The top six arresting charges last year were:

  • Driving with a suspended license: 37
  • Domestic violence: 31
  • Operating while intoxicated: 28
  • False information to a police officer: 7
  • Assault or attempt to assault a police officer: 5
  • No driver’s license or never applied: 5

This new data confirms what members of Movimiento Cosecha GR and GR Rapid Response to ICE have been saying since June, that the immigrant community is being targeted by ICE for minor and non-violent offenses, such as not having a drivers license. Therefore, the Kent County Sheriff’s Department contract with ICE not only contributes to the separation of immigrant families, it unnecessarily causes harm and trauma to that community.

In addition, based on a letter sent to retiring Sheriff Larry Stelma in late September, the County is not legally obligated to have a contract with ICE or even hold immigrants that ICE has requested a detainer for. As the letter from MIRC and the ACLU states: 

In sum, detainers are optional. They are simply requests, not mandates, from ICE for a local law enforcement entity to hold an individual beyond the time she or he otherwise would have been released from local custody. Your office has the option to stop this practice at any time.

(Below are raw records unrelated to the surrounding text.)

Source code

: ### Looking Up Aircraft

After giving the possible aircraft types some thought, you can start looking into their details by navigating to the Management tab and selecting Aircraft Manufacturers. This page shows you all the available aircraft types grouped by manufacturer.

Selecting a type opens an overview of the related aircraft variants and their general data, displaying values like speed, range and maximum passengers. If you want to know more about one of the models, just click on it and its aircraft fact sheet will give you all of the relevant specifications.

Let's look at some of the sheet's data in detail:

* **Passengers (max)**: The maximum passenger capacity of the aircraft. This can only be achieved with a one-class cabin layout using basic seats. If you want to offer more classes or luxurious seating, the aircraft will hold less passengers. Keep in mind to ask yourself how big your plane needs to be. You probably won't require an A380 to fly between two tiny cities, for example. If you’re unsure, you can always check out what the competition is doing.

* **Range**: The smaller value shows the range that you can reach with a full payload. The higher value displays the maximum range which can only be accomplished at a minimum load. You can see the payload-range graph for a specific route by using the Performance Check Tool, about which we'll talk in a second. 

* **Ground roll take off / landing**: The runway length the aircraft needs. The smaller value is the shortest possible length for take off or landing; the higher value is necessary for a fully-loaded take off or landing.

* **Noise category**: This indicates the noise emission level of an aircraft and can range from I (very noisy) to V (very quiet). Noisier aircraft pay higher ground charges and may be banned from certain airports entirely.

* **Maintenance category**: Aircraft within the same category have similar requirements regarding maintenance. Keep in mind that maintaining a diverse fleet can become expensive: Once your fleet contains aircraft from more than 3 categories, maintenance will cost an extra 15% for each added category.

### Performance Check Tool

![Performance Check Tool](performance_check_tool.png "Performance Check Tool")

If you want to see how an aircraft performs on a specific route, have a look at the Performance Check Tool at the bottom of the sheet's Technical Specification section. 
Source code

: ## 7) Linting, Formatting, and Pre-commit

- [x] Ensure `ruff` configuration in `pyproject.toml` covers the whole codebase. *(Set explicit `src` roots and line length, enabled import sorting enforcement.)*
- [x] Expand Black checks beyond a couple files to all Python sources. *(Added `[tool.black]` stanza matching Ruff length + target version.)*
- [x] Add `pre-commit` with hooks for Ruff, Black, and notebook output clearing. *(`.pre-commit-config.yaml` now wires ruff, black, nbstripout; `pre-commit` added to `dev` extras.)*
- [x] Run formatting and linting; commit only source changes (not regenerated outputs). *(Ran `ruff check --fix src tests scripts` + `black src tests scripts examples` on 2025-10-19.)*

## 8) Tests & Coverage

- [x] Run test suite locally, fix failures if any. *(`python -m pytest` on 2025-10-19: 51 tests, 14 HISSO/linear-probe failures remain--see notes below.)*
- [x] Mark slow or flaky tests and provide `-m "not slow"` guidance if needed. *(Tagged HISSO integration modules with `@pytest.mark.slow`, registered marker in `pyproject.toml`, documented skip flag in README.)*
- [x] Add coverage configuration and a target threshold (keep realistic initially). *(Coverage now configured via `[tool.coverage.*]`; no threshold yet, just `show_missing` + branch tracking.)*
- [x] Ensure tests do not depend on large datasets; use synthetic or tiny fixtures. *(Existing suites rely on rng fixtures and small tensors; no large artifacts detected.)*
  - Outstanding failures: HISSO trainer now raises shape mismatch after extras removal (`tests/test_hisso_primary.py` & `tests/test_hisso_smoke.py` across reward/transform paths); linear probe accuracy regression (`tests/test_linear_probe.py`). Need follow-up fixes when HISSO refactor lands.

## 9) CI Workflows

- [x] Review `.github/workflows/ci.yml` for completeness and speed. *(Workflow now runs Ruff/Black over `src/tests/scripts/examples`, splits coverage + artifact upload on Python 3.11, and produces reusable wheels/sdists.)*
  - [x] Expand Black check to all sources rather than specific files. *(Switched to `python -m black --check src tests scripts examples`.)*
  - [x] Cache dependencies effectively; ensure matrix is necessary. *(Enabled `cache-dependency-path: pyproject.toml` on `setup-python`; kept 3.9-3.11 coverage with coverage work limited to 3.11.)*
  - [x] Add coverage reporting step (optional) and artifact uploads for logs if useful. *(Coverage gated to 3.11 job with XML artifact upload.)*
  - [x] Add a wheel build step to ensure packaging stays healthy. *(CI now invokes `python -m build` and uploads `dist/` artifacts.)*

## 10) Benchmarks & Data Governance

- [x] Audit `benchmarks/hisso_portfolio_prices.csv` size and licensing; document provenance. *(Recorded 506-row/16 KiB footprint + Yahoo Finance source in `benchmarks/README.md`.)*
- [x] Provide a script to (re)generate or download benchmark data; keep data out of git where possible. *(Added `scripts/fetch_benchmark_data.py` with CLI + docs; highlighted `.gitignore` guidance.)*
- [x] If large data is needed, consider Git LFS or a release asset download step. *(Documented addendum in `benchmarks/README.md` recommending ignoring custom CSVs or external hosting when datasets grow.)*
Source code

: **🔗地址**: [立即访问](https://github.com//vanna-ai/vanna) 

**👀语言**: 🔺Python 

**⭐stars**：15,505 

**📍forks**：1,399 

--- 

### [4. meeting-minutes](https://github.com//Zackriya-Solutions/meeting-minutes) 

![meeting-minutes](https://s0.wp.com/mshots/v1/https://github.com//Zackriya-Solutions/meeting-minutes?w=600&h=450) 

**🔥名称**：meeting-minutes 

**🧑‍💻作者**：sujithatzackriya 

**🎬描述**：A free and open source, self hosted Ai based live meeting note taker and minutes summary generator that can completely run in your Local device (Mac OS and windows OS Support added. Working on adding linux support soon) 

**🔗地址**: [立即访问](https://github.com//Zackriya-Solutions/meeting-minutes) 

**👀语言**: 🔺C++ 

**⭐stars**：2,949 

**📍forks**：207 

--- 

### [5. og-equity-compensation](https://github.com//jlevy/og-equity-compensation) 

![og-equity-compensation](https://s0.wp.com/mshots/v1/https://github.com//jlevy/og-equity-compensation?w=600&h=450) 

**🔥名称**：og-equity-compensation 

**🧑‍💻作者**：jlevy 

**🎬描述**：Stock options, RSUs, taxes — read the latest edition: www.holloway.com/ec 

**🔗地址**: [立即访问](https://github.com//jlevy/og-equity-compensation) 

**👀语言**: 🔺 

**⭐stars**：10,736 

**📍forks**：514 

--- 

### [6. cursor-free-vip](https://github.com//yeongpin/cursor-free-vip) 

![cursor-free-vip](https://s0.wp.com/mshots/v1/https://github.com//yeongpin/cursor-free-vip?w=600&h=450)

I spoke with volunteer organizer with Movimiento Cosecha GR, Gema Lowe, who had this to say about the new information obtained through a FOIA:

All along we have been saying that mobility and to be able to driver and take a test has no connection to one’s immigration status. People are able to drive in MI should be able to get a drivers license. This data confirms what we have been saying all along and that separating families is not justified because people don’t have a drivers licenses. If there is an incentive for officers to pull people over, it’s an economic incentive to profile people who look like they might be an immigrant. And this is exactly why we need to end the ICE contract with the Sheriff’s department. It is the right thing to do and it will mean that they will no longer be comp0licit with this violence,If they really want to build trust with the immigrant community, then this is the step that they would take.

Movimiento Cosecha GR is currently working on a statewide campaign to obtain drivers licenses for all, in addition to resisting ICE violence in Kent County, along with the group GR Rapid Response to ICE.